GESELECTEERD FRAGMENT —
◇ ◇ ◇ ◇

Figuur 1: Voorbereidingsmethoden en vormgeving.

Trommeldrogers voor zand en klei worden meestal direct gestookt met aardgas waarbij de klei in tegenstroom met de hete lucht en rookgassen eenzijdig wordt ingebracht. Bij zand is meestal sprake van een eenvoudige opstelling, met open vlam verwarming soms in een gesloten circuit met stofafzuiging om te voldoen aan de arbo- of milieu-eisen m.b.t. de stof- of de respirabel kwartsconcentratie in de lucht. Er bestaat geen risico op stofexplosies omdat klei en zand geen verbrandingswaarde kennen en reeds geoxideerd zijn. Voor klei worden wel meergangs systemen benut om het thermisch rendement te verbeteren. De gedroogde klei of het zand wordt in gesloten systemen in silo’s gebracht voor opslag of als tussenbuffer. De productie is 1,5 tot 5 m3/uur droog materiaal. Het specifiek energieverbruik is 4000 tot 6000 kJ/kg water.

Figuur 2: Trommeldroger voor klei.

Figuur 3: Trommeldroger voor zand.

Voor een aantal productieprocessen voor de productie van technische keramiek en fijnkeramiek is het noodzakelijk om grondstoffen in suspensie te brengen voor maximale nauwkeurigheid van de dosering, menging en homogeniteit van de componenten. Het vochtgehalte loopt hierbij op tot 50 % (m/md). De vloeibare slib wordt ontwatert met een filterpers of sproeitoren.

Figuur 4: Doorsnede handbediende filterpers.

Het mechanisch drogen van kleisuspensies in een filterpers wordt in de praktijk alleen nog voor kleine producties van bijvoorbeeld aardewerk of kunstobjecten gebruikt. De productiemethode is zeer bewerkelijk, de producties zijn vaak gering en het vrijkomende water kan soms niet direct worden geloosd in het riool. De gevormde kleikoeken vertonen vaak een ongelijkmatige deeltjesgrootteverdeling en dienen eerst verkleind, gemalen en gemengd te worden voordat de klei toepasbaar is, hetgeen nog een uitgebreide voorbewerkingstraat vergt. Het voordeel is dat het thermisch energieverbruik nihil is. Het elektrisch verbruik beperkt zich tot de pompen en eventueel een aanduwmechanisme voor de filterpers. De investering en het elektrisch verbruik wordt echter weer hoger door de noodzakelijke toepassing van nageschakelde machines.

Figuur 5: Principe sproeidroger.

Steeds meer wordt gebruik gemaakt van sproeidrogers om kleisuspensies te drogen. Hierbij worden zowel luchtnozzels als druknozzles (airless) gebruikt om tot de ideale korrelgrootteverdeling te komen. De procesluchttemperatuur kan worden opgevoerd tot ca. 450°C, waardoor een gering specifiek luchtverbruik en warmteverbruik ontstaat. Het specifiek energieverbruik is 2800 tot 3000 kJ/kg water. Voordelen zijn daarnaast de goede loopeigenschappen van het granulaat, waardoor een snelle en goede matrijsvulling mogelijk is, het product is hierdoor homogener, de holle korrels geven een betere verdichting tijdens het persen dan met massieve korrels, door het gemakkelijk uiteenvallen van de holle korrels is het oppervlak van de producten gladder. Het vochtgehalte van het granulaat kan goed worden geregeld door het materiaal te meten met infraroodabsorptie. De toegepaste suspensie-vervloeïngsmiddelen (deflocculanten) kunnen echter hechting aan de matrijzen veroorzaken.

◇ ◇ ◇ ◇

(Uit de pagina's gehaalde tekstgegevens)
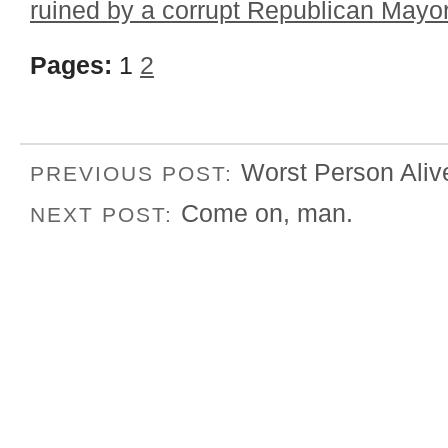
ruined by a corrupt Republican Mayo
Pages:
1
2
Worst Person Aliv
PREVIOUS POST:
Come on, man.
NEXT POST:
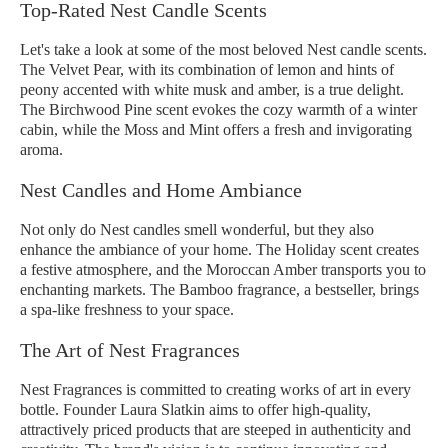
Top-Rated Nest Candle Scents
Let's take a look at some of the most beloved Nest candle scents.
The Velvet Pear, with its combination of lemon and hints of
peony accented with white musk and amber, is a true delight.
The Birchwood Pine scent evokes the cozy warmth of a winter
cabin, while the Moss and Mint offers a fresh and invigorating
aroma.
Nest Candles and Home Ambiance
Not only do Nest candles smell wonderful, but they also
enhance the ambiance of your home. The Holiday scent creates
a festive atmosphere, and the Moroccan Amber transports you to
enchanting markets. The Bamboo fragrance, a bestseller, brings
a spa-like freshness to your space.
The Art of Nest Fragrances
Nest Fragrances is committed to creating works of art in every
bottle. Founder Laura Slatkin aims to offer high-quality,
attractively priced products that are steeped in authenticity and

◇ ◇ ◇ ◇

LEERDOEL — Schrijf uit de tekst over het drogen van klei en zand het gedeelte over dat opent met de woorden waarin "Het mechanisch drogen" staat en sluit met "van nageschakelde machines.".

UITWERKING —
Het mechanisch drogen van kleisuspensies in een filterpers wordt in de praktijk alleen nog voor kleine producties van bijvoorbeeld aardewerk of kunstobjecten gebruikt. De productiemethode is zeer bewerkelijk, de producties zijn vaak gering en het vrijkomende water kan soms niet direct worden geloosd in het riool. De gevormde kleikoeken vertonen vaak een ongelijkmatige deeltjesgrootteverdeling en dienen eerst verkleind, gemalen en gemengd te worden voordat de klei toepasbaar is, hetgeen nog een uitgebreide voorbewerkingstraat vergt. Het voordeel is dat het thermisch energieverbruik nihil is. Het elektrisch verbruik beperkt zich tot de pompen en eventueel een aanduwmechanisme voor de filterpers. De investering en het elektrisch verbruik wordt echter weer hoger door de noodzakelijke toepassing van nageschakelde machines.